AI-Driven Investing Research Platform
The Invest Collective
The Challenge
The Invest Collective is a private investing group whose members generate far more rigorous research than the tools they used to coordinate it. Investment theses lived in text threads, spreadsheets, and Google Docs. Members tracked their own data points by hand, and the group's collective track record -- the reason anyone joined in the first place -- was effectively unpublishable because no two sources agreed on what a thesis had actually claimed, when, or how it had resolved.
The natural fix -- a real-time research platform with market data updates and a published track record -- collided with a hard budget reality. A conventional build would layer a Bloomberg or equivalent data feed, an Airflow ETL tier, and a cloud data warehouse underneath a web application. That stack runs $500–$5,000 per month in recurring infrastructure before a single feature ships. For a private group operating at a personal scale, that cost structure was a non-starter.
Our Approach
We designed a members platform that treats the group's discipline -- testable predictions, bounded timeframes, measurable data points, and a public outcome score -- as the product itself. The Thesis Tracker became the centerpiece. Every thesis ships with 2–8 data points, a target value and direction for each, and a confidence score that recalculates on every update. When the thesis closes, a permanent, stricter outcome score replaces it. Wins and losses are both visible, because a track record is only credible if the misses are on the same page as the hits.
Underneath that product, we replaced the classical market-data stack with an AI workflow. A small stateless MCP server -- roughly 600 lines of TypeScript -- gives Claude a Zod-validated set of tools: search recent financial news, draft a thesis, update a data point, close a thesis. Every tool call writes through the same production API that humans use. The API owns truth and validation; the AI is a draftsman, not an oracle. A nightly scheduled task, running on Anthropic's cloud rather than anyone's laptop, walks every active thesis after market close, pulls current values from Yahoo Finance, FRED, and MarketWatch, updates the database, recomputes scores, and closes any thesis whose end date has passed. Humans review every AI-drafted thesis before it goes public.
The rest of the platform was built around the same principle of radical simplification. The research library lets admins upload PDFs to object storage and optionally auto-summarize and auto-tag with edge-hosted inference. A cookie-free analytics layer writes one row per pageview to a SQLite table at the edge and renders six dashboard views from fourteen aggregated queries batched into a single round-trip. The admin panel sits behind Cloudflare Access, with Google, GitHub, or OTP identity and no custom login code, password reset flow, or session store to maintain. API endpoints use a separate Bearer-token scheme so external systems -- including the MCP server running outside the perimeter -- can write to the platform without touching browser auth.
The entire platform -- public site, admin panel, API routes, analytics ingestion, and AI calls -- deploys as a single Cloudflare Worker. Page rendering, the SQLite database, object storage, and model inference all live at the edge, under one deploy target with one monthly bill.
The Results
The MVP shipped with four working systems: a members homepage and application flow, an AI-assisted research library with PDF support, the public Thesis Tracker with live scoring, and a privacy-clean analytics dashboard. Infrastructure cost landed at effectively zero -- the platform runs inside an existing Cloudflare Workers plan shared across multiple sites -- against a classical equivalent that would have required roughly fifteen discrete services and $500–$5,000 per month in recurring spend.
Beyond the headline numbers, the engagement proved a thesis of its own: a small team, paired with a disciplined AI workflow, can deliver a product that a few years ago would have required a data engineering org.
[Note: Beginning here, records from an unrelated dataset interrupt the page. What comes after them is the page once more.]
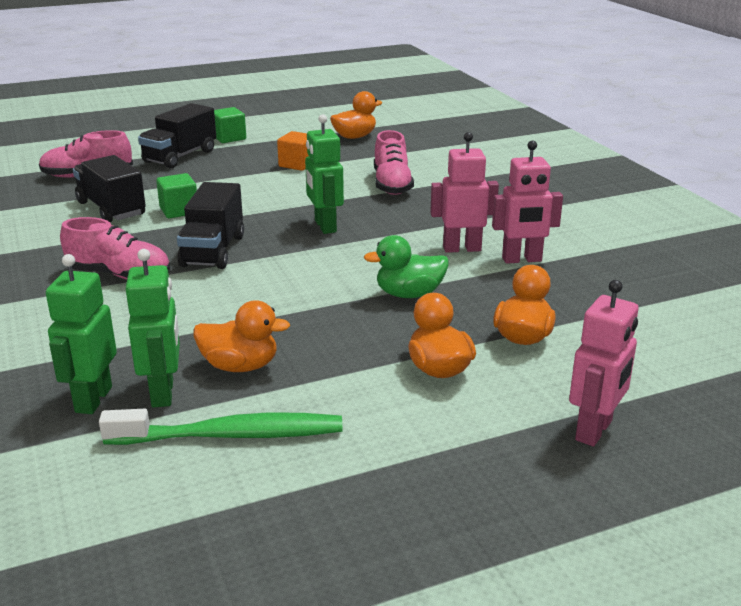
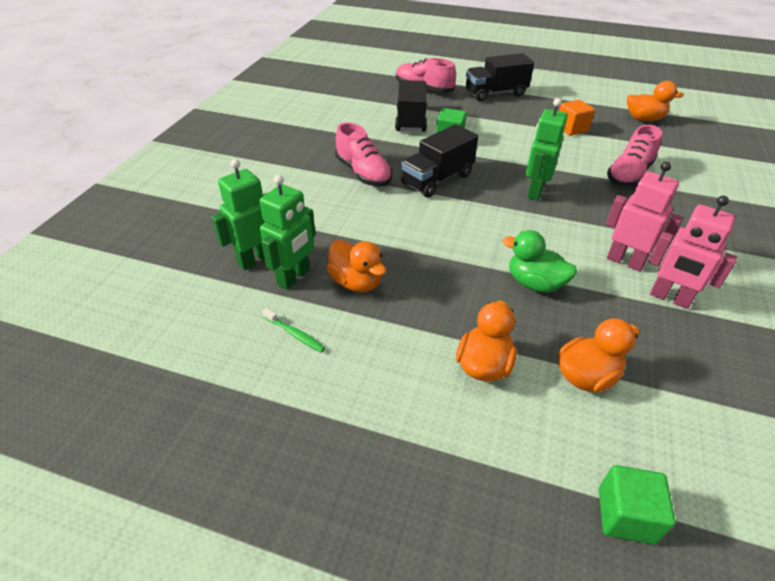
camera: 40 degrees right, 15 degrees up
(229, 138) = (545, 89): green cube -> green cube (625, 515)
(231, 435) = (295, 334): green toothbrush -> green toothbrush, size x0.44
(594, 431) = (548, 512): pink robot -> none

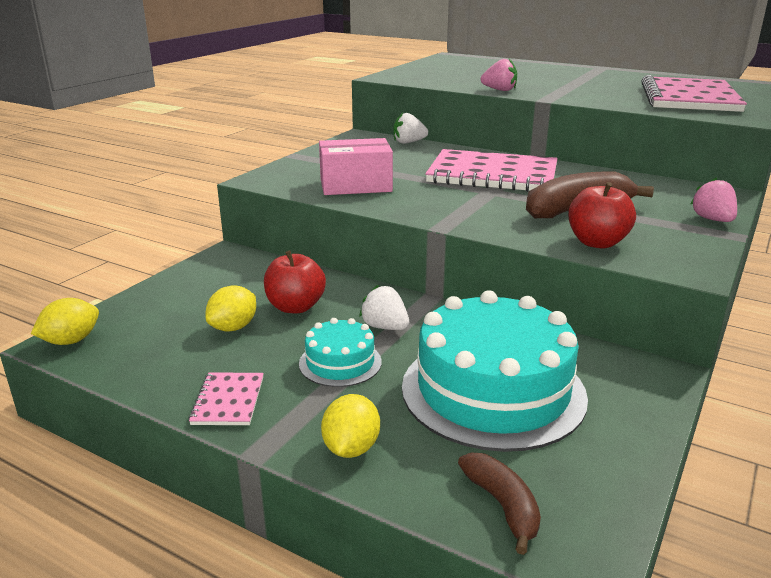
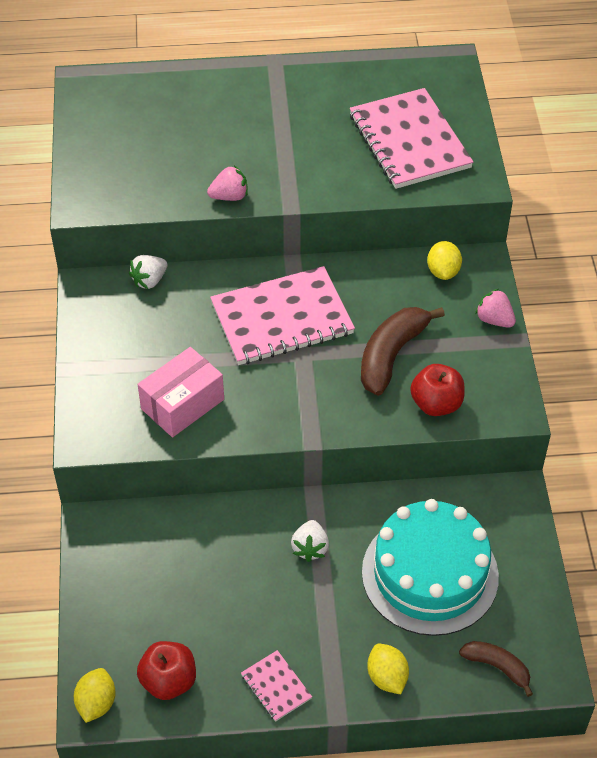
camera: 35 degrees left, 25 degrees up
(233, 327) = (201, 614): yellow lemon -> yellow lemon (443, 271)
(295, 307) = (223, 563): red apple -> red apple (169, 681)
(340, 363) = (313, 606): turquoise cake -> none
(385, 327) = (310, 548): white strawberry -> white strawberry turned 90 degrees counterclockwise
The Thesis Tracker turned an informal group of serious investors into something publishable. The nightly scheduled job removed the last human bottleneck from the data pipeline. And the Cloudflare-native architecture left the client with a stack they can extend without hiring around it.
This outcome was made possible by the combination of Cloudflare's edge computing capabilities, the power of AI-driven workflows, and a deliberate focus on simplification, resulting in a platform that is not only faster and more cost-effective but also more secure and easier to maintain.